Data Mining see Image Processing.

Linearizability and Sequential Consistency see Image Processing.

Multimedia Systems see Image Processing.

Multimedia Information Systems see Image Processing.

Neural Networks see Image Processing.

Parallel Algorithms see Image Processing.

Parallel Processing see Image Processing.

Robotics see Image Processing.

World Wide Web see Image Processing.

 

Dictionary Terms

 

Color map: An integer encoding of colors that represents indexes into a table giving red, green, and blue parameters for that color.
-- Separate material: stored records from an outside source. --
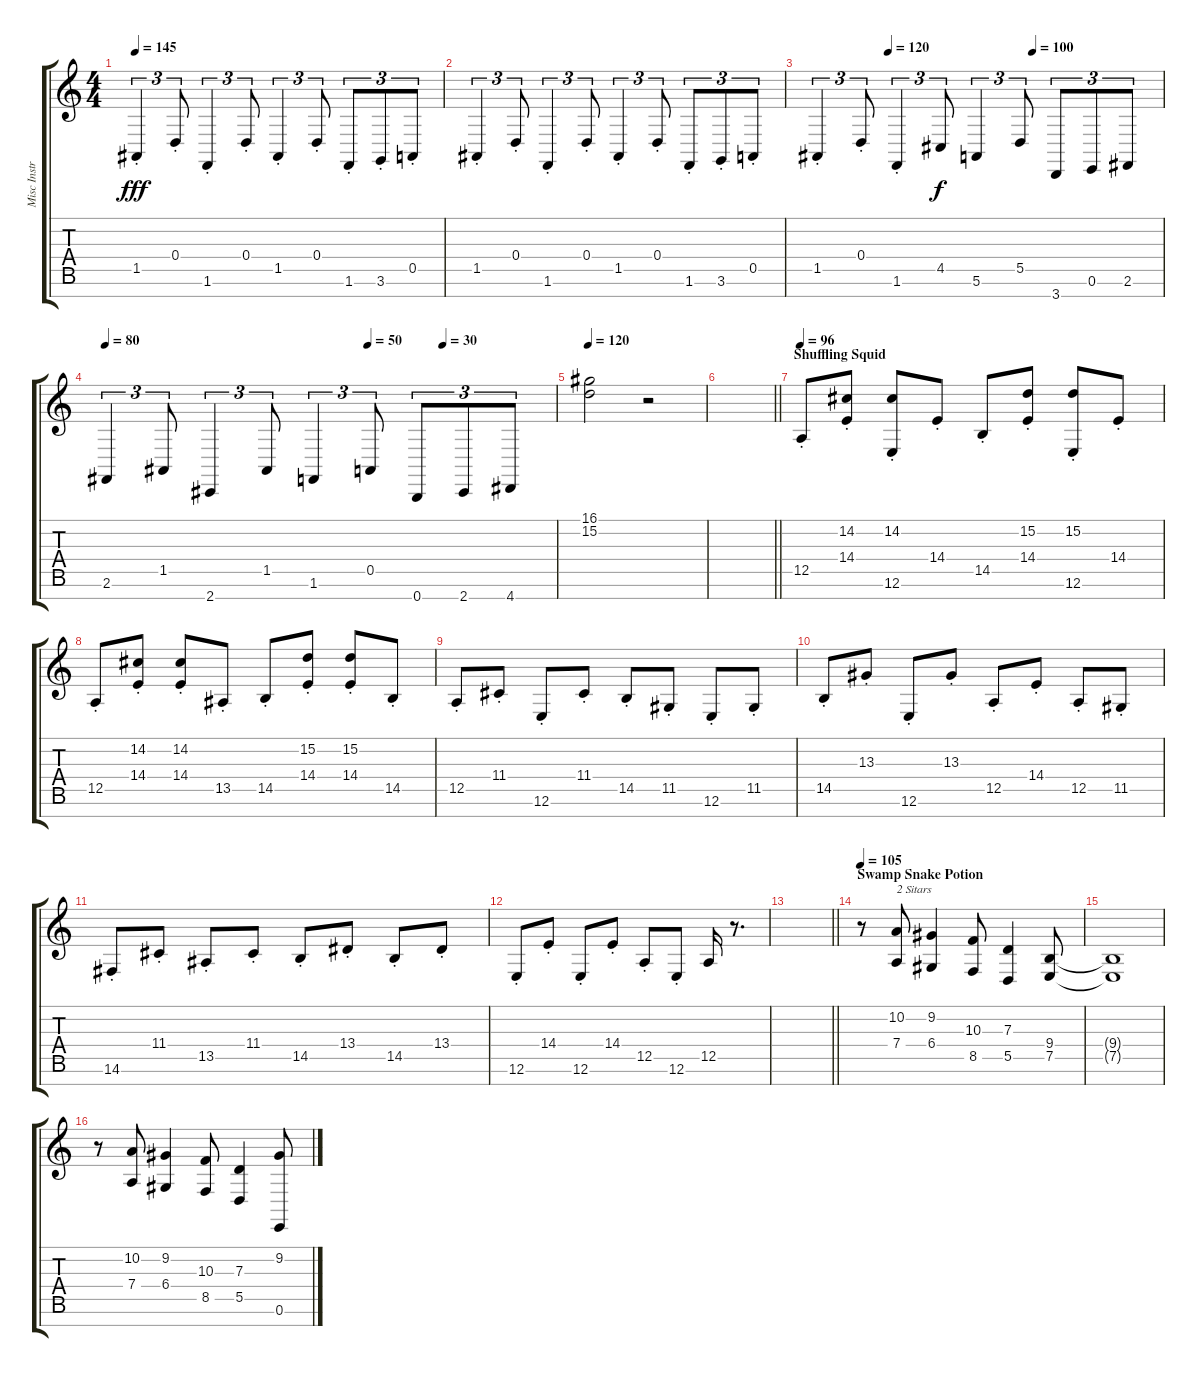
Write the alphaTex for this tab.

\track ("Misc Instruments" "Misc Instr") {instrument orchestralharp}
\staff {score tabs}
\tuning (E4 B3 G3 D3 A2 E2 B1) {hide}
\ts (4 4)
\tempo 145
\clef g2
\ks c
1.5{st}.4{tu (3 2) dy fff} 0.4{st}.8{tu (3 2)} 1.6{st}.4{tu (3 2)} 0.4{st}.8{tu (3 2)} 1.5{st}.4{tu (3 2)} 0.4{st}.8{tu (3 2)} 1.6{st}.8{tu (3 2)} 3.6{st}.8{tu (3 2)} 0.5{st}.8{tu (3 2)} |
1.5{st}.4{tu (3 2)} 0.4{st}.8{tu (3 2)} 1.6{st}.4{tu (3 2)} 0.4{st}.8{tu (3 2)} 1.5{st}.4{tu (3 2)} 0.4{st}.8{tu (3 2)} 1.6{st}.8{tu (3 2)} 3.6{st}.8{tu (3 2)} 0.5{st}.8{tu (3 2)} |
\tempo (120 0.20833333333333334)
\tempo (100 0.625)
1.5{st}.4{tu (3 2)} 0.4{st}.8{tu (3 2)} 1.6{st}.4{tu (3 2)} 4.5.8{tu (3 2) dy f} 5.6.4{tu (3 2)} 5.5.8{tu (3 2)} 3.7.8{tu (3 2)} 0.6.8{tu (3 2)} 2.6.8{tu (3 2)} |
\tempo 80
\tempo (50 0.5833333333333334)
\tempo (30 0.75)
2.6.4{tu (3 2)} 1.5.8{tu (3 2)} 2.7.4{tu (3 2)} 1.5.8{tu (3 2)} 1.6.4{tu (3 2)} 0.5.8{tu (3 2)} 0.7.8{tu (3 2)} 2.7.8{tu (3 2)} 4.7.8{tu (3 2)} |
\tempo 120
(16.1 15.2).2{instrument musicbox} r.2 |
\barLineRight lightlight
|
\section ("" "Shuffling Squid")
\tempo 96
12.5{st}.8{instrument honkytonkpiano} (14.2{st} 14.4{st}).8 (14.2{st} 12.6{st}).8 14.4{st}.8 14.5{st}.8 (15.2{st} 14.4{st}).8 (15.2{st} 12.6{st}).8 14.4{st}.8 |
12.5{st}.8 (14.2{st} 14.4{st}).8 (14.2{st} 14.4{st}).8 13.5{st}.8 14.5{st}.8 (15.2{st} 14.4{st}).8 (15.2{st} 14.4{st}).8 14.5{st}.8 |
12.5{st}.8 11.4{st}.8 12.6{st}.8 11.4{st}.8 14.5{st}.8 11.5{st}.8 12.6{st}.8 11.5{st}.8 |
14.5{st}.8 13.3{st}.8 12.6{st}.8 13.3{st}.8 12.5{st}.8 14.4{st}.8 12.5{st}.8 11.5{st}.8 |
14.6{st}.8 11.4{st}.8 13.5{st}.8 11.4{st}.8 14.5{st}.8 13.4{st}.8 14.5{st}.8 13.4{st}.8 |
12.6{st}.8 14.4{st}.8 12.6{st}.8 14.4{st}.8 12.5{st}.8 12.6{st}.8 12.5.16 r.8{d} |
\barLineRight lightlight
|
\section ("" "Swamp Snake Potion")
\tempo 105
r.8{instrument sitar} (10.2 7.4).8{txt "2 Sitars"} (9.2 6.4).4 (10.3 8.5).8 (7.3 5.5).4 (9.4 7.5).8 |
(9.4{t} 7.5{t}).1 |
r.8 (10.2 7.4).8 (9.2 6.4).4 (10.3 8.5).8 (7.3 5.5).4 (9.2 0.6).8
Colors not represented in the table must be mapped to the closest entry.

 

Image processing: Processing software applied to digital images.

 

JPEG: "Joint Photographers Expert Group", a compressed digital-image format defined from an international standard. Its compression loses some information but usually not much.

 

GIF: "Graphics Interchange Format", a popular compressed digital-image format that uses a color map.

 

MPEG: "Moving Pictures Experts Group", a compressed digital-video format defined from an international standard.

 

Pixel: The fundamental element of an image, representing the brightness or color at a particular location. Pixels are usually represented as a single 8-bit integer (for black-and-white or color-mapped color images) or three such integers (for other color images).

 

Segmentation: In image processing, the separation of an image into regions of locally homogeneous characteristics.